Human Kidney Benchmark Dataset
Version v1.0, processed
released 15 Sept 2025
processed
released 15 Sept 2025License
CC BY 4.0Developed By
CZI
The original dataset generated by Lake et al., 2023 includes single-cell (sc) and single-nucleus (sn) RNA sequencing data collected from healthy reference kidneys (45 donors) and kidneys from 48 patients with acute kidney failure or chronic kidney disease. The processed dataset described here is used to evaluate model performance on cross-species disease label transfer.
Dataset Overview
Data Type
Single-cell and single-nucleus RNA sequencing
Citation
Publication of source dataset: Lake, B.B. et al., (2023) An atlas of healthy and injured cell states and niches in the human kidney. Nature 619: 585-594. DOI: 10.1038/s41586-023-05769-3
Source Dataset Download Date
The original dataset was downloaded on May 12, 2025.
Dataset Card Authors
Karyna Rosario Cora and Ellaine Chou (CZI)
Dataset Card Contact
Ellaine Chou (echou@chanzuckerberg.com)
Uses
Primary Use Cases
- Evaluation of model performance for cross-species disease label transfer
Out-of-Scope or Unauthorized Use Cases
Do not use the dataset for the following purposes:
- Use that violates applicable laws, regulations (including trade compliance laws), or third party rights such as privacy or intellectual property rights.
- Any use that is prohibited by the CC-BY 4.0 license.
Dataset Structure
The processed dataset is in H5ad format.
Personal and Sensitive Information
The dataset was de-identified by original authors and only includes RNA data and associated metadata in H5ad format.
Dataset Creation
Curation Rationale
The dataset is used for model benchmarking. The dataset was curated to ensure compliance with evaluated model requirements, inclusion of required metadata, format consistency, and compatibility across datasets used for model evaluation.
Source Data
The original data was downloaded in H5ad format from CZ CELLxGENE. The source data can be directly downloaded by clicking this CZ CELLxGENE file link.
Who are the source data producers?
The original dataset was generated by Lake et al., 2023.
Data Collection and Processing
The dataset includes single-cell and single-nucleus RNA sequencing data obtained through droplet-based transcriptomic assays (Chromium v3) for single nuclei and single cells. The resulting RNA data from 304,652 cells was downloaded in H5ad format. Gene count tables were combined with required metadata variables. Briefly, the dataset was processed to:
- remove cells with fewer than 1000 reads
- remove genes with fewer than 1000 reads across cells
- remove cells with fewer than 1000 genes across cells per donor
- curate disease prediction labels
- test dataset compatibility with evaluated models
After curation and filtering, 208,354 cells remained (see data processing script).
Annotation process
Lake et al., 2023 originally annotated the data through a multi-step process that began with unsupervised clustering of the snRNA sequencing data. These initial clusters were then assigned to 77 different cell subclasses using known cell type markers and regional information from the kidney. Authors used the snRNA data as a reference to integrate and transfer annotations to scRNA sequencing and SNARE-seq2 data. This integration helped ensure the accuracy and consistency of the cell annotations across different technologies and was validated through correlations with published datasets and anatomical locations. Authors also defined and annotated "altered states" to categorize cells affected by injury or disease. See paper for details. For benchmarking purposes, additional annotations were done following CZ CELLxGENE data standards (see CZ CELLxGENE Documentation).
Who are the annotators?
The dataset was annotated by original data generators (see Lake et al., 2023). Additional annotations were provided by the Stanford Lattice team.

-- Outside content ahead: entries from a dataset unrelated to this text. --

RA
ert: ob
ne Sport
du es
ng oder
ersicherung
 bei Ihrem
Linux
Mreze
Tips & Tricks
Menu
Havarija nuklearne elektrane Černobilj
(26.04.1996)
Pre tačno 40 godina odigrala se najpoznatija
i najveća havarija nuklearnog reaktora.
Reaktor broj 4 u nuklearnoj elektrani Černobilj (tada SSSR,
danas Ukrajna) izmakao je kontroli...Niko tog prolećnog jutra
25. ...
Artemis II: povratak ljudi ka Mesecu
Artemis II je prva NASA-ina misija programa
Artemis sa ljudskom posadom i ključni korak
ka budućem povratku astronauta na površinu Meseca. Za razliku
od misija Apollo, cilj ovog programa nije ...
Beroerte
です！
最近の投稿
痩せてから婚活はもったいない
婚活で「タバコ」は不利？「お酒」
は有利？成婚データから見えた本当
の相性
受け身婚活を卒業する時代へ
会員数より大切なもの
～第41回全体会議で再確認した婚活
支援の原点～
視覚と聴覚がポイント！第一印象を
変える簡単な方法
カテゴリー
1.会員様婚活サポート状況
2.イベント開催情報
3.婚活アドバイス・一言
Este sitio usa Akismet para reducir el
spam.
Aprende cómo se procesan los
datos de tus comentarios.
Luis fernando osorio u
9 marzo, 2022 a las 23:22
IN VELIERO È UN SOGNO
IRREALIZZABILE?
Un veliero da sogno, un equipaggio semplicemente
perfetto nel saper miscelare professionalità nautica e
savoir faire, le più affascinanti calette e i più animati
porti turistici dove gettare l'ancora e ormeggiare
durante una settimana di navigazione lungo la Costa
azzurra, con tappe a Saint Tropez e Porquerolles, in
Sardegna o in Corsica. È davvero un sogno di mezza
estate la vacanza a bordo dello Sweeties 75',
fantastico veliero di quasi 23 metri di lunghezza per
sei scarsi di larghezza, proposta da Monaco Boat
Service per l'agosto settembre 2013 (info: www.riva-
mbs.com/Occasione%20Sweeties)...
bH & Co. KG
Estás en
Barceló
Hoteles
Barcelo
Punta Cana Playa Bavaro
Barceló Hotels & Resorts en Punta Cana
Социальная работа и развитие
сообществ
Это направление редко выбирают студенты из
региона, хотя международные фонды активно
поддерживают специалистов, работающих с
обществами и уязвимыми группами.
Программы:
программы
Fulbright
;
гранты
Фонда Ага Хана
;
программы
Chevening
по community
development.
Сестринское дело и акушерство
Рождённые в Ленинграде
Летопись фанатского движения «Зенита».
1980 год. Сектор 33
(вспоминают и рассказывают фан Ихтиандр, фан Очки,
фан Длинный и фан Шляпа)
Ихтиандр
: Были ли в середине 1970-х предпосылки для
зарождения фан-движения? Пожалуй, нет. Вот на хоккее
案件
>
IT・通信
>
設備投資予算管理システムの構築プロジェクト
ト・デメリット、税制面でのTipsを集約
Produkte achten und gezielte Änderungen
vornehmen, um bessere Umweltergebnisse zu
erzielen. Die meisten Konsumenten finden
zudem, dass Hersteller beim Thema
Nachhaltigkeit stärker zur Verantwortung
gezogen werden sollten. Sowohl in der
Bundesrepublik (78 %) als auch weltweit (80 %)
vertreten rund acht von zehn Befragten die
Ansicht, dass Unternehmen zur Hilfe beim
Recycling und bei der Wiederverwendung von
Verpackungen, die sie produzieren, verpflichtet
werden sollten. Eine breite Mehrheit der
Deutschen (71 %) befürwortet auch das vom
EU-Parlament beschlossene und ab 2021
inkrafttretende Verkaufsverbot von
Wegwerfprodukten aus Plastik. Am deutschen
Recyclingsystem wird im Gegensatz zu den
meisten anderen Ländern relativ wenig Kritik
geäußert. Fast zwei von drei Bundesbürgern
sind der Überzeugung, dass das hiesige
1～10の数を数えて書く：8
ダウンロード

Biases, Risks, and Limitations
Potential Biases
- Technical biases inherent to single-cell and single-nucleusRNA sequencing technologies may be present.
Limitations
- The processed dataset only captures gene expression from kidney cells.This limits the generalizability of the dataset.
Caveats and Recommendations
- Users should carefully consider the biological context and study design of the dataset before drawing conclusions.
- We are committed to advancing the responsible development and use of artificial intelligence. Please follow our Acceptable Use Policy when using our services.
Acknowledgements
We acknowledge all authors and contributors of the original dataset for making this valuable resource available to the community.